Le lendemain, la Commune interdit le travail de nuit pour les boulangers. Dans la foulée – fin avril et début mai – elle prend d’autres mesures à caractère social : organisation des boucheries municipales, réquisition des logements vacants pour y loger les victimes des bombardements, suppression du système des amendes patronales dans les entreprises, abolition du serment politique et professionnel auquel étaient astreints les fonctionnaires, facilités pour récupérer les objets déposés au Mont-de-piété, égalité des enfants « légitimes » et « naturels ».
1er mai : le Comité de salut public
La création du Comité de salut public est l’aboutissement de nombreux débats qui se sont déroulés au cours du mois d’avril et qui ont opposé partisans et adversaires d’une centralisation plus ou moins poussée du pouvoir. L’objectif est d’instaurer un peu d’efficacité dans le fonctionnement de la Commune qui, depuis le 28 mars, repose sur dix commissions collectives– exécutive, militaire, subsistance, finances, justice, sûreté générale, travail, industrie et échanges, services publics et enseignement – sans forcément de cohérence d’ensemble. Mais, de fait, les attributions à la fois importantes et mal précisées du Comité de salut public vont interférer avec les prérogatives des commissions... Au sein du Conseil de la Commune se constitue une « minorité » qui accuse la majorité d’avoir « abdiqué son pouvoir entre les mains d’une dictature à laquelle elle a donné le nom de salut public » et, à partir du 15 mai, refuse de siéger.

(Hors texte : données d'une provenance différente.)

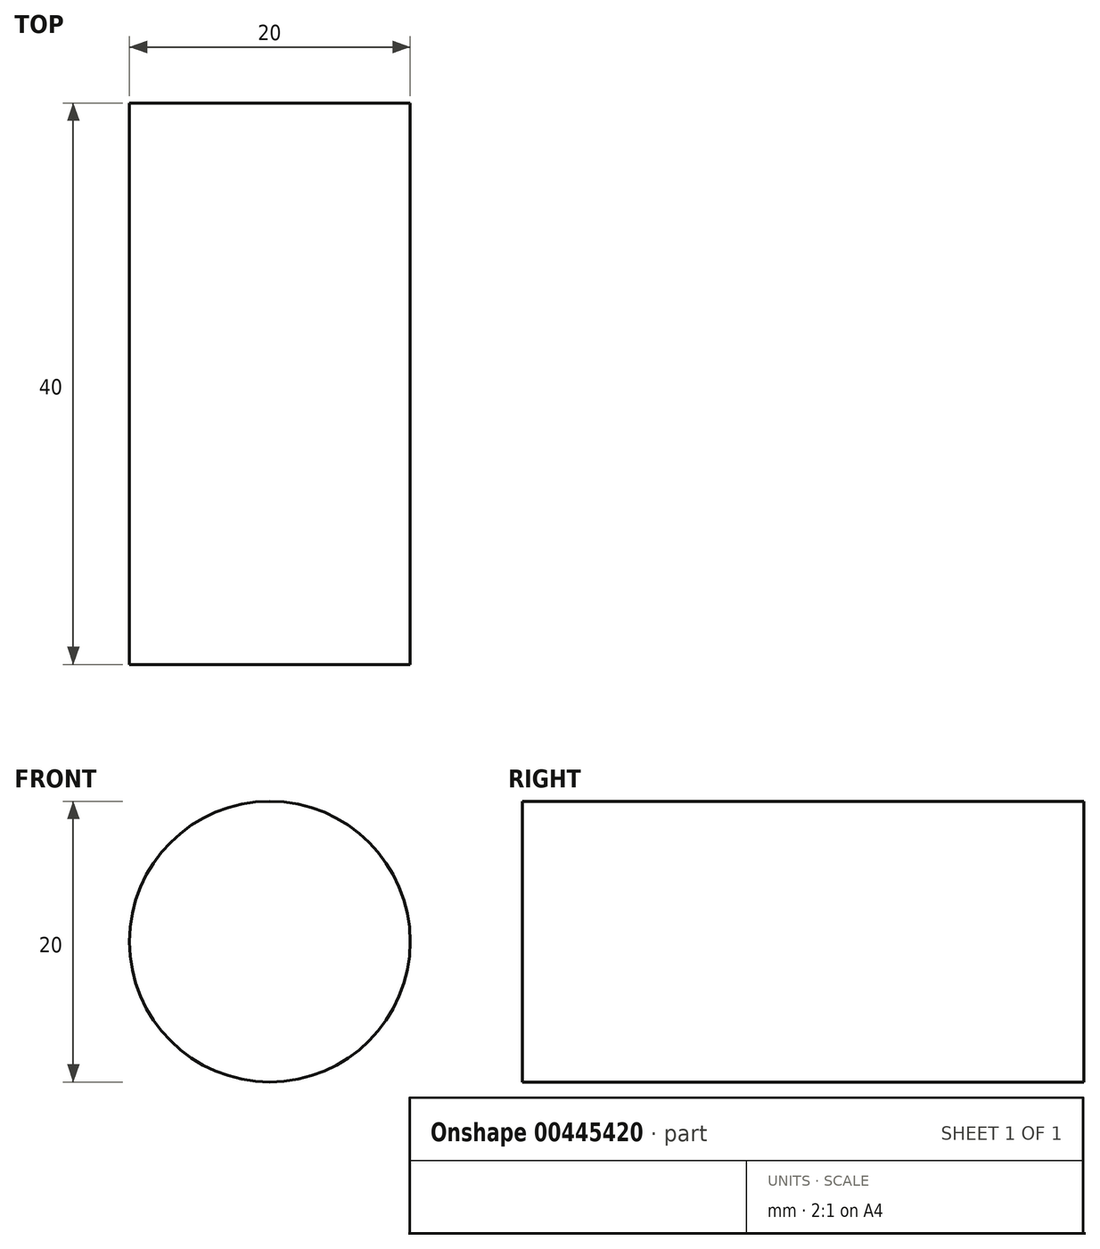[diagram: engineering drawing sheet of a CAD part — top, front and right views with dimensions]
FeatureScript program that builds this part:
annotation { "Feature Type Name" : "Feature", "Feature Type Description" : "" }
export const myFeature = defineFeature(function(context is Context, id is Id, definition is map)
    precondition{}
    {
        {
            var Q0;
            Q0=qCreatedBy(makeId("Front.planeOp"),FACE);
            var sketch = newSketch(context, id + "F0", { "sketchPlane" : qUnion([Q0])});
            skCircle(sketch, "E0", {"center": v(0, 0) * mm, "radius": 10 * mm});
            skSolve(sketch);
        }
        {
            var Q0;
            Q0=makeQuery(id+"F0.imprint","IMPRINT",FACE,{"disambiguationData":[TD([[makeQuery(id+"F0.imprint","IMPRINT",EDGE,{"derivedFrom":sQuery(id+"F0.wireOp",EDGE,"E0")}),1.0]])]});
            extrude(context, id + "F1", {"entities" : qUnion([Q0]), "depth" : 40 * mm});
        }
    });
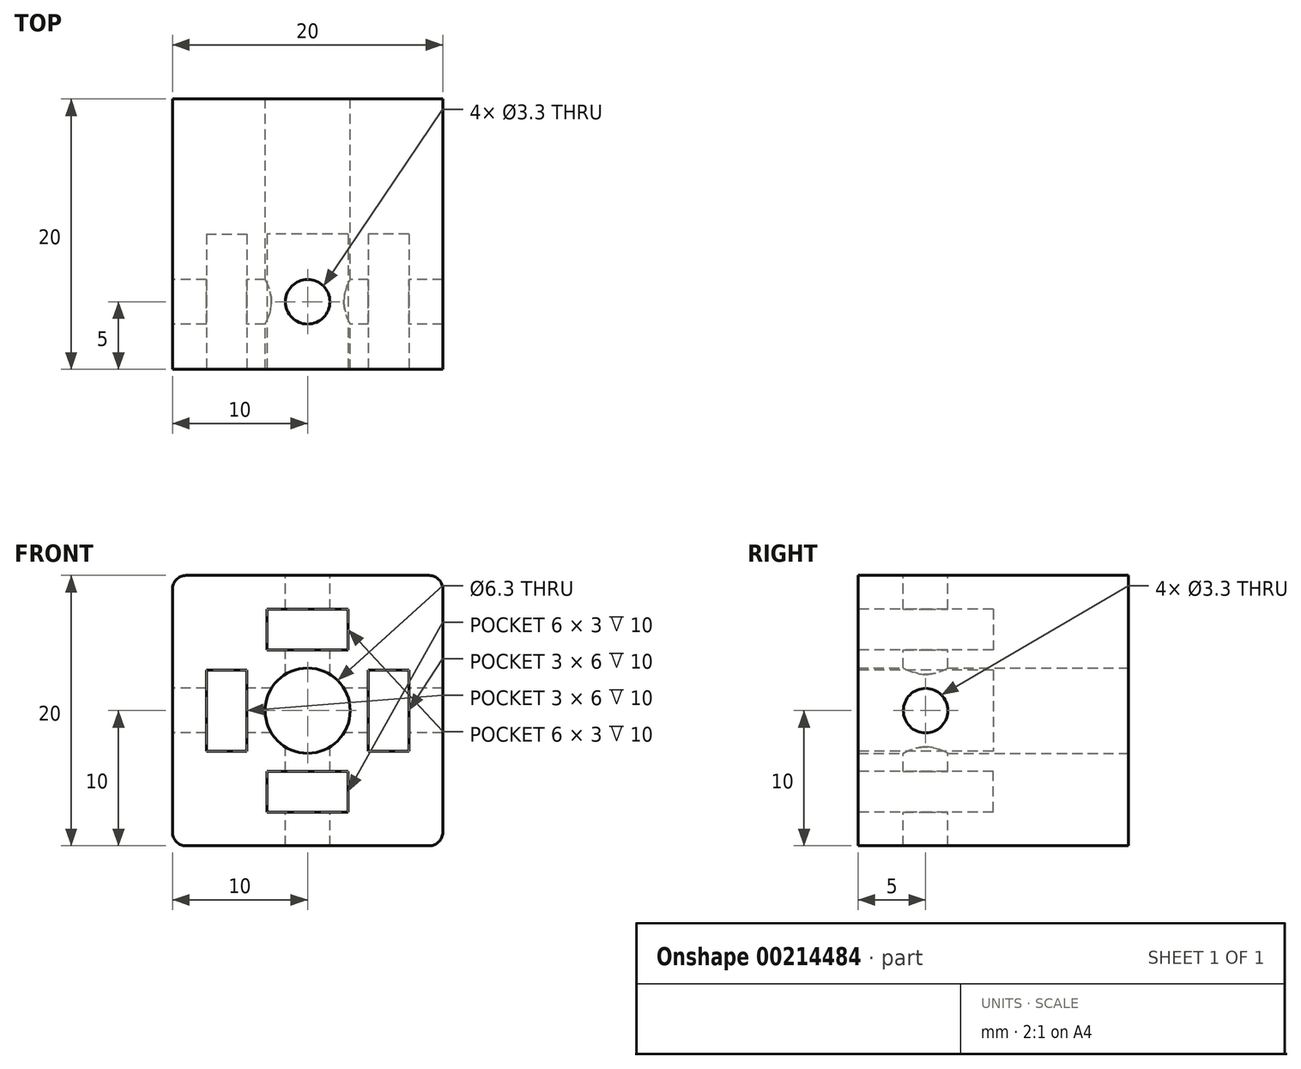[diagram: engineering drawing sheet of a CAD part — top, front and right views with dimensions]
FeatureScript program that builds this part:
annotation { "Feature Type Name" : "Feature", "Feature Type Description" : "" }
export const myFeature = defineFeature(function(context is Context, id is Id, definition is map)
    precondition{}
    {
        {
            var Q0;
            Q0=qCreatedBy(makeId("Front.planeOp"),FACE);
            var sketch = newSketch(context, id + "F0", { "sketchPlane" : qUnion([Q0])});
            skLineSegment(sketch, "E0.bottom", {"start": v(10, 10) * mm, "end": v(-10, 10) * mm});
            skLineSegment(sketch, "E0.top", {"start": v(10, -10) * mm, "end": v(-10, -10) * mm});
            skLineSegment(sketch, "E0.left", {"start": v(10, 10) * mm, "end": v(10, -10) * mm});
            skLineSegment(sketch, "E0.right", {"start": v(-10, 10) * mm, "end": v(-10, -10) * mm});
            skPoint(sketch, "E0.middle", {"position": v(0, 0) * mm});
            skCircle(sketch, "E1", {"center": v(0, 0) * mm, "radius": 3.15 * mm});
            skSolve(sketch);
        }
        {
            var Q0;
            Q0 = qSketchRegion(id + "F0", true);
            extrude(context, id + "F1", {"entities" : qUnion([Q0]), "depth" : 20 * mm});
        }
        {
            var Q0;
            Q0=makeQuery(id+"F1.opExtrude","CAP_FACE",FACE,{"disambiguationData":[OSD([sQuery(id+"F0.wireOp",EDGE,"E0.bottom"),sQuery(id+"F0.wireOp",EDGE,"E0.top"),sQuery(id+"F0.wireOp",EDGE,"E0.left"),sQuery(id+"F0.wireOp",EDGE,"E0.right"),sQuery(id+"F0.wireOp",EDGE,"E1")])],"isStart":false});
            var sketch = newSketch(context, id + "F2", { "sketchPlane" : qUnion([Q0])});
            skLineSegment(sketch, "E2", {"start": v(0, 10) * mm, "end": v(0, -10) * mm, "construction": true});
            skLineSegment(sketch, "E3", {"start": v(-10, 0) * mm, "end": v(10, 0) * mm, "construction": true});
            skLineSegment(sketch, "E4.bottom", {"start": v(3, 7.5) * mm, "end": v(-3, 7.5) * mm});
            skLineSegment(sketch, "E4.top", {"start": v(3, 4.5) * mm, "end": v(-3, 4.5) * mm});
            skLineSegment(sketch, "E4.left", {"start": v(3, 7.5) * mm, "end": v(3, 4.5) * mm});
            skLineSegment(sketch, "E4.right", {"start": v(-3, 7.5) * mm, "end": v(-3, 4.5) * mm});
            skPoint(sketch, "E4.middle", {"position": v(0, 6) * mm});
            skLineSegment(sketch, "E5.bottom", {"start": v(-7.5, 3) * mm, "end": v(-4.5, 3) * mm});
            skLineSegment(sketch, "E5.top", {"start": v(-7.5, -3) * mm, "end": v(-4.5, -3) * mm});
            skLineSegment(sketch, "E5.left", {"start": v(-7.5, 3) * mm, "end": v(-7.5, -3) * mm});
            skLineSegment(sketch, "E5.right", {"start": v(-4.5, 3) * mm, "end": v(-4.5, -3) * mm});
            skPoint(sketch, "E5.middle", {"position": v(-6, 0) * mm});
            skLineSegment(sketch, "E6.MirrorCS", {"start": v(3, -4.5) * mm, "end": v(-3, -4.5) * mm});
            skLineSegment(sketch, "E7.MirrorCS", {"start": v(3, -7.5) * mm, "end": v(3, -4.5) * mm});
            skLineSegment(sketch, "E8.MirrorCS", {"start": v(-3, -7.5) * mm, "end": v(-3, -4.5) * mm});
            skLineSegment(sketch, "E9.MirrorCS", {"start": v(3, -7.5) * mm, "end": v(-3, -7.5) * mm});
            skLineSegment(sketch, "E10.MirrorCS", {"start": v(4.5, 3) * mm, "end": v(4.5, -3) * mm});
            skLineSegment(sketch, "E11.MirrorCS", {"start": v(7.5, 3) * mm, "end": v(4.5, 3) * mm});
            skLineSegment(sketch, "E12.MirrorCS", {"start": v(7.5, 3) * mm, "end": v(7.5, -3) * mm});
            skLineSegment(sketch, "E13.MirrorCS", {"start": v(7.5, -3) * mm, "end": v(4.5, -3) * mm});
            skSolve(sketch);
        }
        {
            var Q0;
            Q0=makeQuery(id+"F2.imprint","IMPRINT",FACE,{"disambiguationData":[TD([[makeQuery(id+"F2.imprint","IMPRINT",EDGE,{"derivedFrom":sQuery(id+"F2.wireOp",EDGE,"E4.bottom")}),1.0]])]});
            var Q1;
            Q1=makeQuery(id+"F2.imprint","IMPRINT",FACE,{"disambiguationData":[TD([[makeQuery(id+"F2.imprint","IMPRINT",EDGE,{"derivedFrom":sQuery(id+"F2.wireOp",EDGE,"E5.bottom")}),-1.0]])]});
            var Q2;
            Q2=makeQuery(id+"F2.imprint","IMPRINT",FACE,{"disambiguationData":[TD([[makeQuery(id+"F2.imprint","IMPRINT",EDGE,{"derivedFrom":sQuery(id+"F2.wireOp",EDGE,"E10.MirrorCS")}),1.0]])]});
            var Q3;
            Q3=makeQuery(id+"F2.imprint","IMPRINT",FACE,{"disambiguationData":[TD([[makeQuery(id+"F2.imprint","IMPRINT",EDGE,{"derivedFrom":sQuery(id+"F2.wireOp",EDGE,"E6.MirrorCS")}),1.0]])]});
            extrude(context, id + "F3", {"entities" : qUnion([Q0, Q1, Q2, Q3]), "operationType" : NewBodyOperationType.REMOVE, "oppositeDirection" : true, "depth" : 10 * mm});
        }
        {
            var Q0;
            Q0=makeQuery(id+"F1.opExtrude","SWEPT_FACE",FACE,{"disambiguationData":[OSD([sQuery(id+"F0.wireOp",EDGE,"E0.bottom")])]});
            var sketch = newSketch(context, id + "F4", { "sketchPlane" : qUnion([Q0])});
            skPoint(sketch, "E14", {"position": v(0, -15) * mm});
            skPoint(sketch, "E14.positionSnap0", {"position": v(0, -20) * mm});
            skSolve(sketch);
        }
        {
            var Q0;
            Q0=makeQuery(id+"F1.opExtrude","SWEPT_FACE",FACE,{"disambiguationData":[OSD([sQuery(id+"F0.wireOp",EDGE,"E0.right")])]});
            var sketch = newSketch(context, id + "F5", { "sketchPlane" : qUnion([Q0])});
            skPoint(sketch, "E15", {"position": v(15, 0) * mm});
            skPoint(sketch, "E15.positionSnap0", {"position": v(20, 0) * mm});
            skSolve(sketch);
        }
        {
            var Q0;
            Q0=sQuery(id+"F4.wireOp",VERTEX,"E14");
            var Q1;
            Q1=sQuery(id+"F5.wireOp",VERTEX,"E15");
            var Q2;
            Q2=makeQuery(id+"F1.opExtrude","SWEPT_BODY",BODY,{"disambiguationData":[OSD([sQuery(id+"F0.wireOp",EDGE,"E0.bottom"),sQuery(id+"F0.wireOp",EDGE,"E0.top"),sQuery(id+"F0.wireOp",EDGE,"E0.left"),sQuery(id+"F0.wireOp",EDGE,"E0.right"),sQuery(id+"F0.wireOp",EDGE,"E1")])]});
            hole(context, id + "F6", {"style" : HoleStyle.SIMPLE, "endStyle" : HoleEndStyle.THROUGH, "standardTappedOrClearance" : lookupTablePath({ "standard" : "ISO", "fit" : "Normal", "size" : "M3", "type" : "Clearance" }), "standardBlindInLast" : lookupTablePath({ "fit" : "Standard", "standard" : "ISO", "size" : "M3", "type" : "Clearance" }), "holeDiameter" : 3.3 * mm, "locations" : qUnion([Q0, Q1]), "scope" : qUnion([Q2]), "isTappedThrough" : true});
        }
        {
            var Q0;
            Q0=makeQuery(id+"F1.opExtrude","SWEPT_EDGE",EDGE,{"disambiguationData":[OSD([sQuery(id+"F0.wireOp",EDGE,"E0.bottom"),sQuery(id+"F0.wireOp",EDGE,"E0.right")])]});
            var Q1;
            Q1=makeQuery(id+"F1.opExtrude","SWEPT_EDGE",EDGE,{"disambiguationData":[OSD([sQuery(id+"F0.wireOp",EDGE,"E0.bottom"),sQuery(id+"F0.wireOp",EDGE,"E0.left")])]});
            var Q2;
            Q2=makeQuery(id+"F1.opExtrude","SWEPT_EDGE",EDGE,{"disambiguationData":[OSD([sQuery(id+"F0.wireOp",EDGE,"E0.top"),sQuery(id+"F0.wireOp",EDGE,"E0.right")])]});
            var Q3;
            Q3=makeQuery(id+"F1.opExtrude","SWEPT_EDGE",EDGE,{"disambiguationData":[OSD([sQuery(id+"F0.wireOp",EDGE,"E0.top"),sQuery(id+"F0.wireOp",EDGE,"E0.left")])]});
            fillet(context, id + "F7", {"entities" : qUnion([Q0, Q1, Q2, Q3]), "radius" : 1 * mm, "tangentPropagation" : true, "allowEdgeOverflow" : false});
        }
    });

28 mai : défaite de la Commune
La « Semaine sanglante » a débuté le 21mai, avec l’entrée dans Paris des troupes versaillaises. Elles progressent à partir de l’ouest parisien, prenant d’abord le contrôle des Champs-Élysées, des quartiers Saint-Lazare et Montparnasse. Les communards sont refoulés vers les bastions populaires de l’est parisien où ils opposent une résistance acharnée.
Petit à petit, les barricades érigées pour défendre ces quartiers sont prises… et leurs défenseurs exécutés sommairement. En représailles, les communards exécutent six otages, dont un archevêque. Les Tuileries, l’hôtel de ville et la préfecture de police sont incendiés. Le 27 mai, des combats très durs se déroulent à Belleville, au cimetière du Père-Lachaise, aux Buttes-Chaumont. Le 28mai marque la fin des combats lorsque la dernière barricade, rue Ramponneau, tombe aux mains des Versaillais.
La fin des combats, mais pas la fin de la répression… L’évaluation faite par les historiens des victimes des exactions des Versaillais avoisine les 30 000 morts. Plus de 40 000 communards – ou présumés tels – sont emprisonnés. Pour les juger, 24 conseils de guerre fonctionneront pendant plusieurs années, jusqu’en 1878. Ces tribunaux d’exception prononceront 10 000condamnations : peines de mort, peines de prison, travaux forcés, déportations en Nouvelle-Calédonie…
Si la Commune de Paris occupe une telle place dans l’histoire du mouvement ouvrier, c’est parce qu’elle a constitué la première expérience de gouvernement des travailleurs.
Sa défaite et la brutalité de la répression ont initié de nombreux débats stratégiques qui, aujourd’hui encore, restent ouverts.
Même si le temps a manquépour les mettre réellement en œuvre, nombre des mesures démocratiques ou sociales décidées par la Commune anticipaient une société débarrassée de l’exploitation. Beaucoup d’entre elles restent d’ailleurs d’actualité…
Telles sont trois des raisons – parmi beaucoup d’autres possibles… – qui ont présidé à la conception de ce numéro spécial.